[YOUR TASK] Could you render the stretch of the items below, from the line containing "genus: Palythoa" through the end of the items, as a Markdown table with a Row column numbering each line and a Line column holding the line itself, leaving out any blank lines?

Stored records

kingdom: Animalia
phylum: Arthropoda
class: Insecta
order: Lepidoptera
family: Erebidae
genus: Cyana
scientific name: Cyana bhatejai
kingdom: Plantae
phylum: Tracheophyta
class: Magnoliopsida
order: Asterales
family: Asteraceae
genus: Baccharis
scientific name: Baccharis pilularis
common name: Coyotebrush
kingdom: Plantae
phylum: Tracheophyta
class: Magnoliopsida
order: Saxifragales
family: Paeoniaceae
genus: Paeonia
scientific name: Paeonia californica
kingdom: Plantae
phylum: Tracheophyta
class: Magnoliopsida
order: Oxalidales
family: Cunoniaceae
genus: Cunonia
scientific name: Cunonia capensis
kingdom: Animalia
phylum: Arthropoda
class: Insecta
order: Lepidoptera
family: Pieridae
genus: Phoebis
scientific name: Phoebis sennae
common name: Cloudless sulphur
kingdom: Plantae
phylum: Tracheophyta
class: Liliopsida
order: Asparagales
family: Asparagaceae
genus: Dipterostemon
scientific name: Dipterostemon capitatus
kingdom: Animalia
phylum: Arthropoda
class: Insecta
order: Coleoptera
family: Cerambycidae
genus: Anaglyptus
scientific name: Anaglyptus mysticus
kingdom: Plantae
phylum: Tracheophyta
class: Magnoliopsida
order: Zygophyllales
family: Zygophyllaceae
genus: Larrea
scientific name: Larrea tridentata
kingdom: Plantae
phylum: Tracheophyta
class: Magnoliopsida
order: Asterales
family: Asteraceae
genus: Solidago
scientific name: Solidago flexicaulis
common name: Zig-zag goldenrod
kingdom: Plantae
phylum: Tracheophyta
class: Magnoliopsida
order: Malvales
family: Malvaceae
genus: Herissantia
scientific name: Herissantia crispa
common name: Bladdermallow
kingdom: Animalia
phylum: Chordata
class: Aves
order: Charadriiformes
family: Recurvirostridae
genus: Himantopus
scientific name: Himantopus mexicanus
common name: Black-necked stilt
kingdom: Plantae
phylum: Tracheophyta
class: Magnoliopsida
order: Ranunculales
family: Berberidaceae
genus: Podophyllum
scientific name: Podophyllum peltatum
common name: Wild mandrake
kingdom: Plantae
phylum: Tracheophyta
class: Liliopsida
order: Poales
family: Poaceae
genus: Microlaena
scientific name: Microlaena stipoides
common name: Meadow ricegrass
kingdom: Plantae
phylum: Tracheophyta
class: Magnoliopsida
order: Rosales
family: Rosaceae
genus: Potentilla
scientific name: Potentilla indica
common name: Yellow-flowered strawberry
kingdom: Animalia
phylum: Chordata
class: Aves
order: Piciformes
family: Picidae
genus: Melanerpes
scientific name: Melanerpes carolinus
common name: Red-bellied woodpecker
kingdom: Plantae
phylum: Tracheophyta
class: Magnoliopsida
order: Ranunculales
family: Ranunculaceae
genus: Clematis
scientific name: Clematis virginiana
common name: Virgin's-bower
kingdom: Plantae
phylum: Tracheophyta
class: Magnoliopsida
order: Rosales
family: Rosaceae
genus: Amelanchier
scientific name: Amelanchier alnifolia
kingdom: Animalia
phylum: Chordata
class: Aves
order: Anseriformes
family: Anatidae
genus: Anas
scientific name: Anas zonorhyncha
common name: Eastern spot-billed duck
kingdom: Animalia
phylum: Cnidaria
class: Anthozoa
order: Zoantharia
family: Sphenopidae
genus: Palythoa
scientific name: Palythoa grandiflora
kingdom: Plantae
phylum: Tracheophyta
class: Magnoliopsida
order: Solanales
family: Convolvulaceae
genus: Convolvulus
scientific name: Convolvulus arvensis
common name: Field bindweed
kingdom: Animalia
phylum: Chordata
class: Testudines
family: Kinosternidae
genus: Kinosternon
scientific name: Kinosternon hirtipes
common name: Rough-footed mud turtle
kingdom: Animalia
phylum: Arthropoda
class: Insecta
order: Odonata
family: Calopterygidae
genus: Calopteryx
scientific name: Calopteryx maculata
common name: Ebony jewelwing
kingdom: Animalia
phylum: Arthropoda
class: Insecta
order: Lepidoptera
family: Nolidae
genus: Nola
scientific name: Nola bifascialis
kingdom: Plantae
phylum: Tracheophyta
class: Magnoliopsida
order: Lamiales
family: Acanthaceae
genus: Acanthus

[RESULT BELOW]
| Row | Line |
|---|---|
| 1 | genus: Palythoa |
| 2 | scientific name: Palythoa grandiflora |
| 3 | kingdom: Plantae |
| 4 | phylum: Tracheophyta |
| 5 | class: Magnoliopsida |
| 6 | order: Solanales |
| 7 | family: Convolvulaceae |
| 8 | genus: Convolvulus |
| 9 | scientific name: Convolvulus arvensis |
| 10 | common name: Field bindweed |
| 11 | kingdom: Animalia |
| 12 | phylum: Chordata |
| 13 | class: Testudines |
| 14 | family: Kinosternidae |
| 15 | genus: Kinosternon |
| 16 | scientific name: Kinosternon hirtipes |
| 17 | common name: Rough-footed mud turtle |
| 18 | kingdom: Animalia |
| 19 | phylum: Arthropoda |
| 20 | class: Insecta |
| 21 | order: Odonata |
| 22 | family: Calopterygidae |
| 23 | genus: Calopteryx |
| 24 | scientific name: Calopteryx maculata |
| 25 | common name: Ebony jewelwing |
| 26 | kingdom: Animalia |
| 27 | phylum: Arthropoda |
| 28 | class: Insecta |
| 29 | order: Lepidoptera |
| 30 | family: Nolidae |
| 31 | genus: Nola |
| 32 | scientific name: Nola bifascialis |
| 33 | kingdom: Plantae |
| 34 | phylum: Tracheophyta |
| 35 | class: Magnoliopsida |
| 36 | order: Lamiales |
| 37 | family: Acanthaceae |
| 38 | genus: Acanthus |